Who’s hurt? Minorities, for one. African Americans are 30 percent more likely to be public employees than any other race. So, let public pensions shrink and African Americans will be disproportionately affected. The same will almost certainly be true for Latinos, whose retirement savings are about half those of non-Latino whites.

Finally comes the issue of OPEB, Other Post-Employment Benefits, principally health care. Here is where my own greatest concern lies. While my pension is secure for the foreseeable future, my health care coverage could be revoked at any time. It is at the mercy of our elected leaders and the voters. Like most public employers in the US, California does not set aside money in advance to cover health care for its retirees. It is pay as you go. The state budget has recovered from the awful effects of the Great Recession, but nothing says that we won’t face another similar fiscal mess. If so, non-guaranteed costs like retiree health benefits could be among the first things tossed overboard. National estimates of unfunded public retiree health costs run from $1.2 trillion to $2 trillion.

This January, in a unanimous decision, the US Supreme Court threw out previous dicta guaranteeing vested lifetime health benefits for retirees and sent the issue back to a lower court to determine how or even if such a lifetime guarantee should apply. Few private employers provide such coverage and the decision is likely to end even that. Public sector workers may fare little better. Here in California some state workers with sufficient service credit at retirement now receive full employer paid health coverage. Because of the Supreme Court’s action, such continued coverage is likely to be a significant bargaining issue in future contract negotiations.

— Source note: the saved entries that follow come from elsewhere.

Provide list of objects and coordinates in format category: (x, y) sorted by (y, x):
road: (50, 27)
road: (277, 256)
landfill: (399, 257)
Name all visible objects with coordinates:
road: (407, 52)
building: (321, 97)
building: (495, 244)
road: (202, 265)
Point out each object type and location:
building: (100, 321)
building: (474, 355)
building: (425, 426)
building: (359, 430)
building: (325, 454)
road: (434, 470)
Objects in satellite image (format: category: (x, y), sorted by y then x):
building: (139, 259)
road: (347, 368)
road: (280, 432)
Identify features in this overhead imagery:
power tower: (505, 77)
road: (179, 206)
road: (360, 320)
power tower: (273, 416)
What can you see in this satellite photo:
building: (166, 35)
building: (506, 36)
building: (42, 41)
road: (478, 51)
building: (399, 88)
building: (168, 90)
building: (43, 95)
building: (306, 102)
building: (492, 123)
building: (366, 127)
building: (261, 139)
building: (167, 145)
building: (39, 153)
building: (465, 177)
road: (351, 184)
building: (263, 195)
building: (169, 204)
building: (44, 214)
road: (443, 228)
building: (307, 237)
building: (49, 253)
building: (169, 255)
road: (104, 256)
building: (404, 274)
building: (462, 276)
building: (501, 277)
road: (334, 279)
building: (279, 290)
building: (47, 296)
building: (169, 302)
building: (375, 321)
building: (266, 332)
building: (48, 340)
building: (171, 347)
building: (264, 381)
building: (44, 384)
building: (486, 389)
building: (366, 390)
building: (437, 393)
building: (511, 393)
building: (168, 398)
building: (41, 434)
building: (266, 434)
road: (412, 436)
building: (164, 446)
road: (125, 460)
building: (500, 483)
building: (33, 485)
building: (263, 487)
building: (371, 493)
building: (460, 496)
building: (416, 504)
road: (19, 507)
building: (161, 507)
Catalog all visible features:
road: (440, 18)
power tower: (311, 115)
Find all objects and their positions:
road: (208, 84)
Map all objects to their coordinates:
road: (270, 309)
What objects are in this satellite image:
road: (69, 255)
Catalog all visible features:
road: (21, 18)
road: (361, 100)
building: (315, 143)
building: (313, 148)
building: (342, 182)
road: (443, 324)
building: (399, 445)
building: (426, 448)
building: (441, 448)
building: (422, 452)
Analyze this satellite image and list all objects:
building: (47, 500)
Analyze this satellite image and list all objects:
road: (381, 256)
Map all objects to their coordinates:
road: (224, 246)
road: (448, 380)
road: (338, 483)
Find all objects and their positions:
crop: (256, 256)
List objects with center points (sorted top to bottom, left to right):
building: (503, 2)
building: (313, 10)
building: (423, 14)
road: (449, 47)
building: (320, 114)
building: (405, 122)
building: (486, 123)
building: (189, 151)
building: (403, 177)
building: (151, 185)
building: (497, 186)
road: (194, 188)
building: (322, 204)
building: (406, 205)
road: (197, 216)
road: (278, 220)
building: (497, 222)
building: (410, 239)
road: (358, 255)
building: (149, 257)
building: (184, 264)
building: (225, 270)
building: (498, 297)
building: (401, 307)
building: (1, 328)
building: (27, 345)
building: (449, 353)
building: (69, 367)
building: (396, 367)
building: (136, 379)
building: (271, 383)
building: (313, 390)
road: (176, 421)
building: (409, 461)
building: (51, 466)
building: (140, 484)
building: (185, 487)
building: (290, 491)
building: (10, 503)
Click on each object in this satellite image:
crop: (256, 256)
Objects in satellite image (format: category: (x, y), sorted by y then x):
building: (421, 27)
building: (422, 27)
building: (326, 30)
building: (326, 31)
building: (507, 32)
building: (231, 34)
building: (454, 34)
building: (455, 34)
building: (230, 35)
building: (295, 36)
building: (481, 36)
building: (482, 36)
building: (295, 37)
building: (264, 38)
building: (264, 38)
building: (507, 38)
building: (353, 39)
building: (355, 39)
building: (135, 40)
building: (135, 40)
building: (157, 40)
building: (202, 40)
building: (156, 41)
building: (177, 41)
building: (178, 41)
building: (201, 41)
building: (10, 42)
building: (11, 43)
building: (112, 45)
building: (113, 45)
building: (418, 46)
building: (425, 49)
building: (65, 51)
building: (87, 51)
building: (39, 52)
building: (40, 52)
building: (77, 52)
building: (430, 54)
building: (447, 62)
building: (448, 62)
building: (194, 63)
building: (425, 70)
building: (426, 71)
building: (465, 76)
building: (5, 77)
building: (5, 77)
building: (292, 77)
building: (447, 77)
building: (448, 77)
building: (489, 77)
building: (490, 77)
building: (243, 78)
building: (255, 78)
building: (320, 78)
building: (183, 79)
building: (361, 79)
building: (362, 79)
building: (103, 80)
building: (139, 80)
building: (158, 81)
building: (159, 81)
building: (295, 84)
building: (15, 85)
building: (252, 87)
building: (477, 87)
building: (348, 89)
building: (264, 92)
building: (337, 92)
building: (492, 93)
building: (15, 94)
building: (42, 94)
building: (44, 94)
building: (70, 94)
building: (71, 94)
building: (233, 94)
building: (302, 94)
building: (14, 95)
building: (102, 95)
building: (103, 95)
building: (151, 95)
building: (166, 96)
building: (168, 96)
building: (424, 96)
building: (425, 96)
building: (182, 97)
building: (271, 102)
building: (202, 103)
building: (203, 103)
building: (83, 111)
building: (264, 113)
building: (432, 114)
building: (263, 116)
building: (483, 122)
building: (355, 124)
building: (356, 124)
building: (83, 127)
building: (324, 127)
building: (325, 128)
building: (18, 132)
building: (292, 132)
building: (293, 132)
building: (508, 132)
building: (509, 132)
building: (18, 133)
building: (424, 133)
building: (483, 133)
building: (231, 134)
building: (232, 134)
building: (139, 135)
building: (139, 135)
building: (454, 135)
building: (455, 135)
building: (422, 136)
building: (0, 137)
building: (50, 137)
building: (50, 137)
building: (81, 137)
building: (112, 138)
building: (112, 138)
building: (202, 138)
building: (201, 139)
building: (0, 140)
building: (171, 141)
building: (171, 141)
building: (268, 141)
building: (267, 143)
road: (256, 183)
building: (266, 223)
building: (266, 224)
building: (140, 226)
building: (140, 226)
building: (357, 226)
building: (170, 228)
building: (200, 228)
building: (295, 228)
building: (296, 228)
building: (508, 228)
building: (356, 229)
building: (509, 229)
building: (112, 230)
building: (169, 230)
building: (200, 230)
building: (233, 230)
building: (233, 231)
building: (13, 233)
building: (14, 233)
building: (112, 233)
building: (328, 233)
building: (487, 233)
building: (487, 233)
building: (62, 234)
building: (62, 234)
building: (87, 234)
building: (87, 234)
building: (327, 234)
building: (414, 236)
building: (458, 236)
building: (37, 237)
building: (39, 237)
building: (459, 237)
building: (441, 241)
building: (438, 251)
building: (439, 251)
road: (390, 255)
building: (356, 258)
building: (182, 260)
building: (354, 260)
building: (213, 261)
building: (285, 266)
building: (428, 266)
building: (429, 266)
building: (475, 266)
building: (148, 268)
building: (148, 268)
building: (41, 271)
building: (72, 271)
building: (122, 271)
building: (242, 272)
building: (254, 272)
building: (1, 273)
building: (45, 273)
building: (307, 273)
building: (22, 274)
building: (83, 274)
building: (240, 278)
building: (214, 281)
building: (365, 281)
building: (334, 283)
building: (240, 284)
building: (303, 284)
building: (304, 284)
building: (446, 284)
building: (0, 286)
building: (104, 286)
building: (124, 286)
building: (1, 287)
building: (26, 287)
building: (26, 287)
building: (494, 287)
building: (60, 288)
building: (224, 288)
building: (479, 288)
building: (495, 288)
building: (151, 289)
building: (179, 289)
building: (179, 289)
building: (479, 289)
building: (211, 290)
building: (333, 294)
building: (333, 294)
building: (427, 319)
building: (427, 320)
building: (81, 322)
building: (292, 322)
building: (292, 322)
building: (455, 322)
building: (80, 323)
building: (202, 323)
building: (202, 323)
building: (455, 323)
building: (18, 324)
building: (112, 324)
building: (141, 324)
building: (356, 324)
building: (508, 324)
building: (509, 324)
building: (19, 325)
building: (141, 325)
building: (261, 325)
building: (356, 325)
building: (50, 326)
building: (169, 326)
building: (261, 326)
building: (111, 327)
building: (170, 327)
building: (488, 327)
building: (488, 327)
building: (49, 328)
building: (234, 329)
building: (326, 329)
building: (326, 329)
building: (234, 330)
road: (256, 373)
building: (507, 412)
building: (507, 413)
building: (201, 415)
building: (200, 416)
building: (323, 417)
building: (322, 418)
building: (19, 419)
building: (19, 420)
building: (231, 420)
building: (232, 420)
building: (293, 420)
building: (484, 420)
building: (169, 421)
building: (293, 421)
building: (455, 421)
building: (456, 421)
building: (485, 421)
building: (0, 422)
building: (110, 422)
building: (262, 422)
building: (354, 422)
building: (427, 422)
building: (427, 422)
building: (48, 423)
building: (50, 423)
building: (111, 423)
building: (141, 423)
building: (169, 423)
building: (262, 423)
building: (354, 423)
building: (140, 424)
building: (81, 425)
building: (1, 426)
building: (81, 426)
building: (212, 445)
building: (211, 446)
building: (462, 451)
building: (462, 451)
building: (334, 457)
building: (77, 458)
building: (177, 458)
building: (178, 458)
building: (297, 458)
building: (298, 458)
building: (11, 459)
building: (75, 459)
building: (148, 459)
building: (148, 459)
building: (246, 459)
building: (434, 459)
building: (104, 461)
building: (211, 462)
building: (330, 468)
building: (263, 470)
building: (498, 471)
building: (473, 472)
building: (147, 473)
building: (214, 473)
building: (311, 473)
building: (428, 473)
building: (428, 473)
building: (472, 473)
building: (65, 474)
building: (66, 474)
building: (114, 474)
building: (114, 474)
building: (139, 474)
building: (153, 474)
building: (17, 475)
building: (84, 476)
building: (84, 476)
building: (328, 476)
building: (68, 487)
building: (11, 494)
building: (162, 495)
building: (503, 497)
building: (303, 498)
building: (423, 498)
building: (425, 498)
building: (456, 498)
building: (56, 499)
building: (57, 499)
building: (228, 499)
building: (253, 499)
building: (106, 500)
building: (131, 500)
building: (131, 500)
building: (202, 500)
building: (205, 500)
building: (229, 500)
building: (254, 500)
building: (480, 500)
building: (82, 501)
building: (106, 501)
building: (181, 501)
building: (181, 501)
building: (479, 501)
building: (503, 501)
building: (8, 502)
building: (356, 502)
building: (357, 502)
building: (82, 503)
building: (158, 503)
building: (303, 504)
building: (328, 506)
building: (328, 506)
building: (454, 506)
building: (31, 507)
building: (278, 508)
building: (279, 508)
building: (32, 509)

A piece in the San Francisco Chronicle notes that the Affordable Care Act may be the savior of retiree health benefits. Governments could simply eliminate their retirees’ health benefits and instead give them a subsidy to buy health coverage under Obamacare, thus turning a program to ensure all Americans have health coverage into a bailout for strapped or fiscally irresponsible governments. Detroit, as part of its bankruptcy plan, will stop providing health care to retirees not yet eligible for Medicare, the Chronicle noted, and instead give them each a stipend to buy insurance in the Obamacare exchange. Other cash-poor governments will likely follow suit.

My own pension is probably not at risk. The California Public Employees Retirement fund is solvent and well-managed. I’m old enough for Medicare and the small additional amount the state pays for my Medicare supplement is affordable for it. But I fear greatly for those coming after me. I certainly do not want, in my senior years, to have to see oldsters from Gen X and beyond (my kids included) flipping burgers to supplement their meager retirement savings. Or worse, facing what Shakespeare described: mere oblivion, sans teeth, sans eyes, sans taste, sans everything. And, he might have added, sans health care and pension, too.